Monday, November 6, 2017

Episode #045:



The second season of Brandwidth On Demand is starting as a year of ‘firsts”. Our first confab coverage (Morning Show Boot Camp), and this time, our first ‘dual guest’ episode.

Fred Jacobs
is well known as one of radio’s leading visionaries. His JACOBS MEDIA created the Classic Rock format and with the initiation of the annual benchmark Jacobs Tech Survey, he’s been acclaimed as a pioneer in the connected car movement, and overseen the growth of their JACApps division.

Steven Goldstein
is recognized as a thought leader in audio programming, marketing and management. His track record of success spans virtually every major radio format for some of the nation's top broadcasting companies. He was a co-founding partner in Saga Communications, serving as Executive Vice President and Group PD from 986 until 2015, when he founded Amplifi Media.

__COLLECTED DATA__
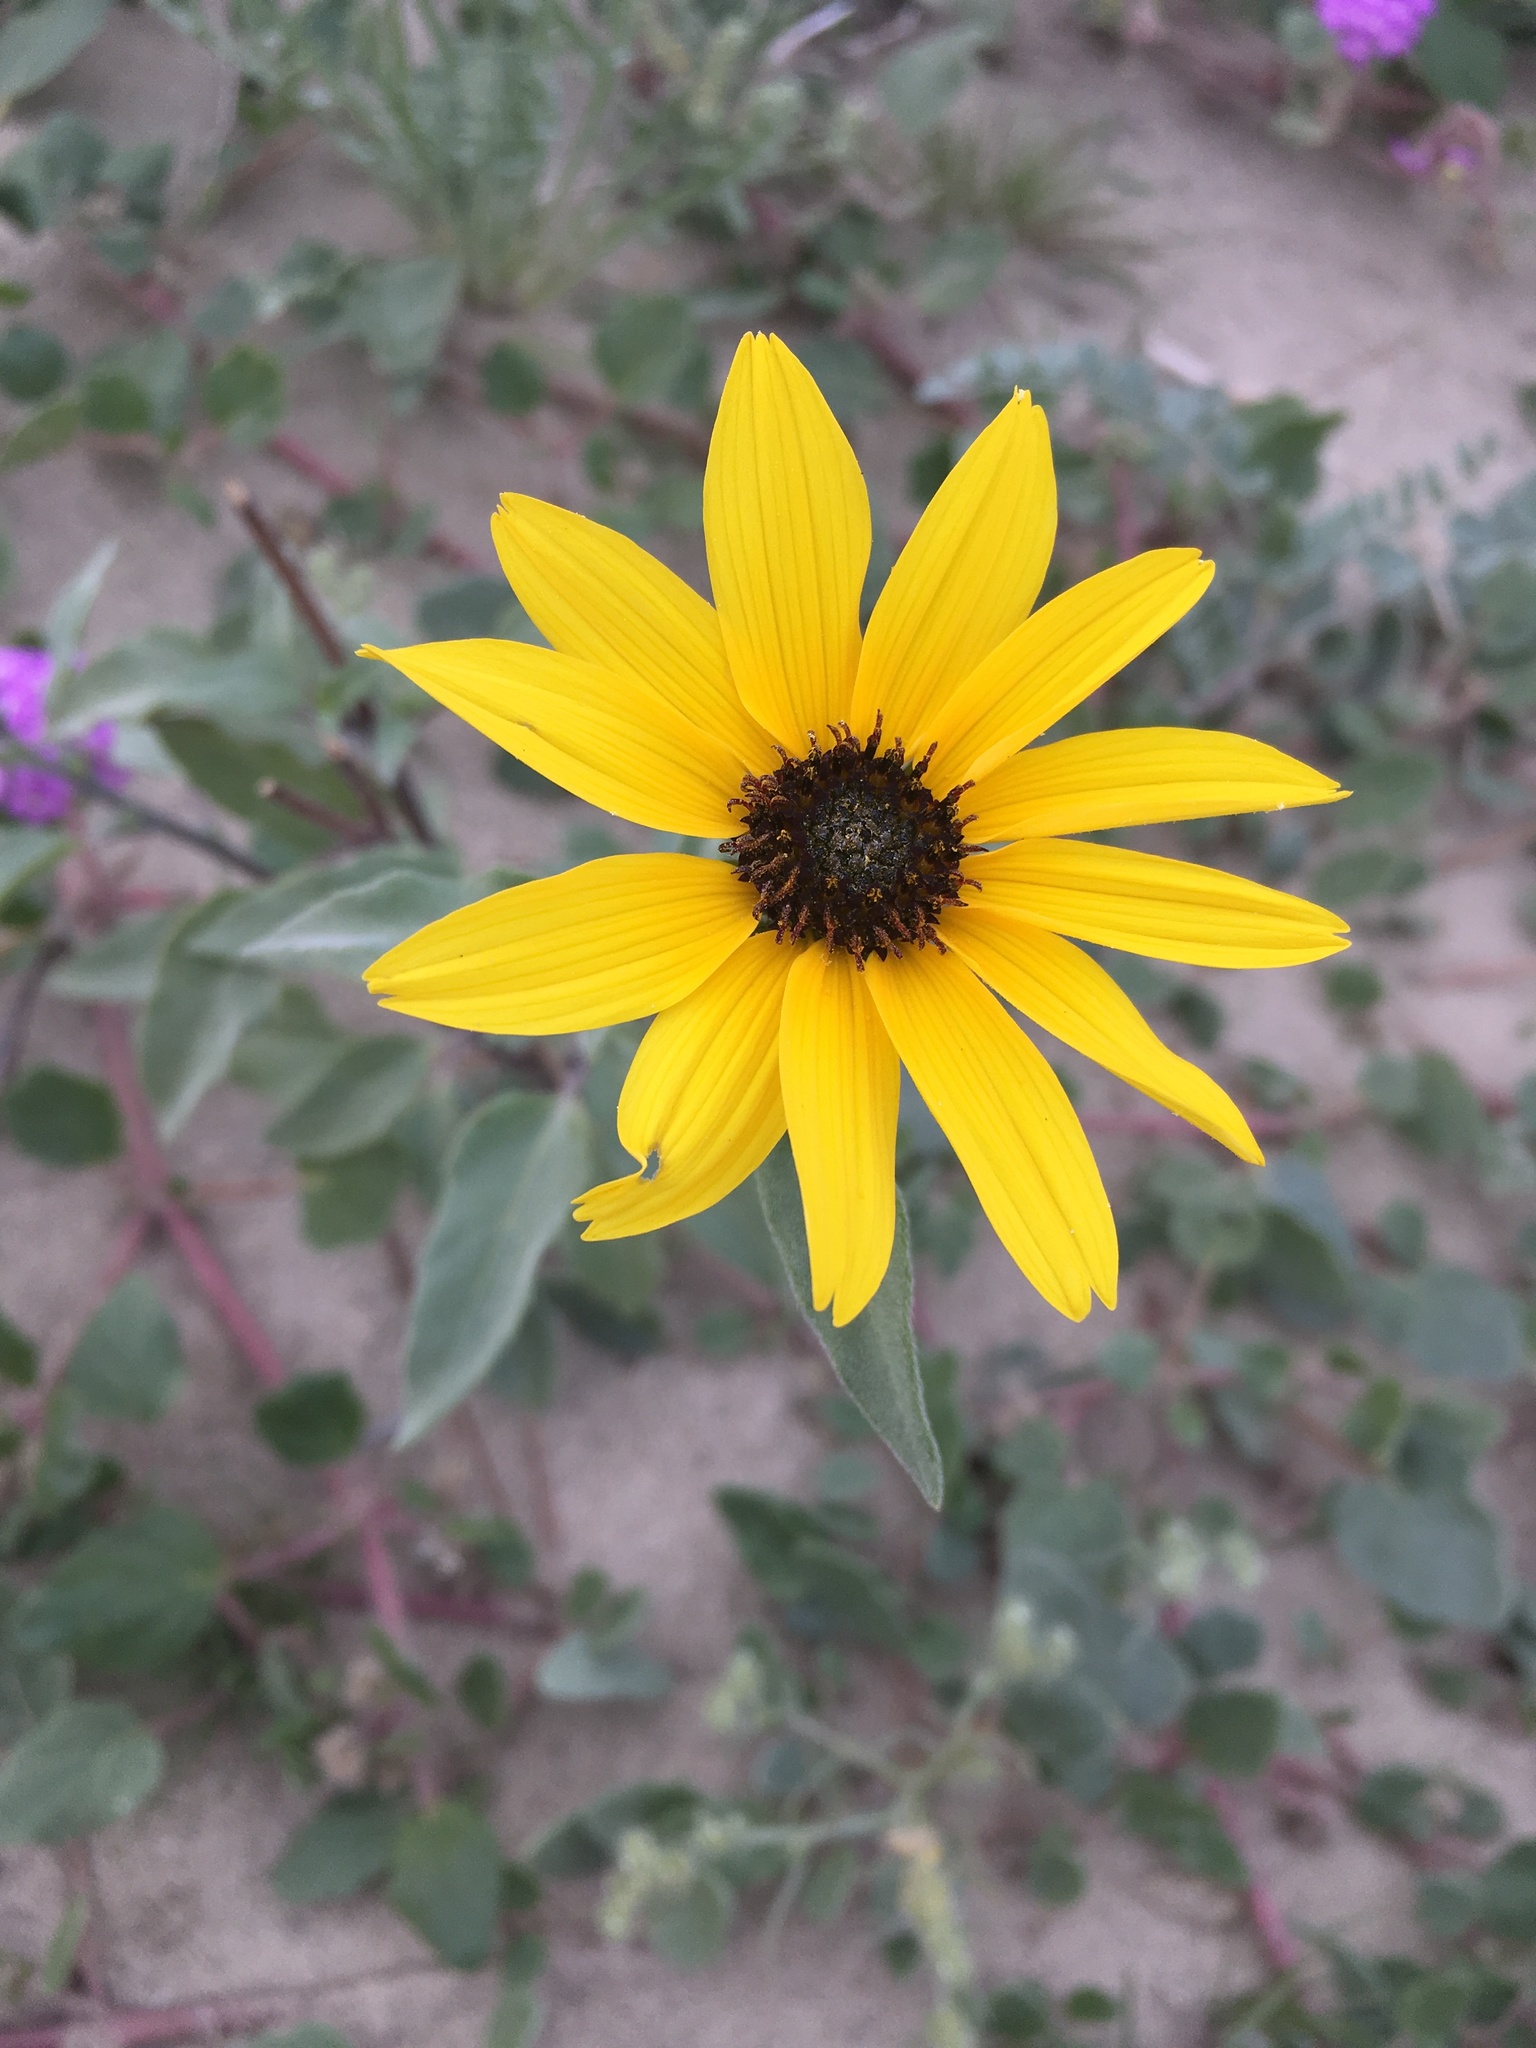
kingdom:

__WHAT IS EXPECTED__
Rewrite the episode announcement from "Monday, November 6, 2017" up to and including "first ‘dual guest’ episode.", putting "latest season" in place of "second season".

__EXERCISE SOLUTION__
Monday, November 6, 2017

Episode #045:



The latest season of Brandwidth On Demand is starting as a year of ‘firsts”. Our first confab coverage (Morning Show Boot Camp), and this time, our first ‘dual guest’ episode.